Counting a column’s values

There’s another built-in pandas tool that will total up the frequency of values in a column. In this case that could be used to answer the question: Which proposition had the most committees?

The method is called value_counts and it’s just as easy to use as any other method. All you need to do it is add a second period after the column name and chain it on the tail end of your cell.

props.prop_name.value_counts()

Run the code and you should see the lengthy proposition names ranked by their number of committees.

Resetting a DataFrame

You may have noticed that even though the result has two columns, pandas did not return a clean-looking table in the same way as head did for our DataFrame.

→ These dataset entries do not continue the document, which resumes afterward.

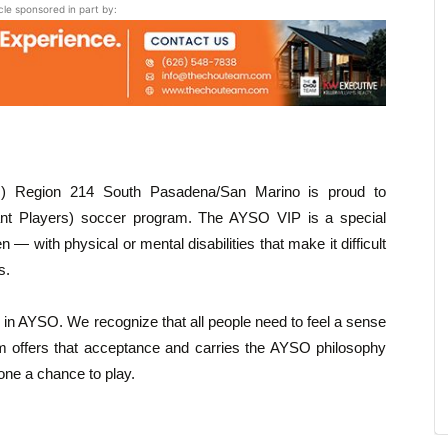
icle sponsored in part by:
) Region 214 South Pasadena/San Marino is proud to
ant Players) soccer program. The AYSO VIP is a special
 — with physical or mental disabilities that make it difficult
s.
 in AYSO. We recognize that all people need to feel a sense
 offers that acceptance and carries the AYSO philosophy
one a chance to play.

That’s because our column, a Series, acts a little bit different than the DataFrame created by read_csv.

In most instances, if you have an ugly Series generated by a method like value_counts and you want to convert it into a pretty DataFrame you can do so by tacking on the reset_index method onto the tail end.

props.prop_name.value_counts().reset_index()

Why do Series and DataFrames behave differently? Why does reset_index have such a weird name?

Like so much in computer programming, the answer is simply “because the people who created the library said so.”

That’s not worth stressing about in this case, but it’s important to learn that all open-source programming tools have their quirks. Over time you’ll learn pandas has more than a few.

As a beginner, you should just figure out the ones you need and roll with it. As you get more advanced, if there’s something about the system you think could be improved you should consider contributing to the Python code that runs pandas.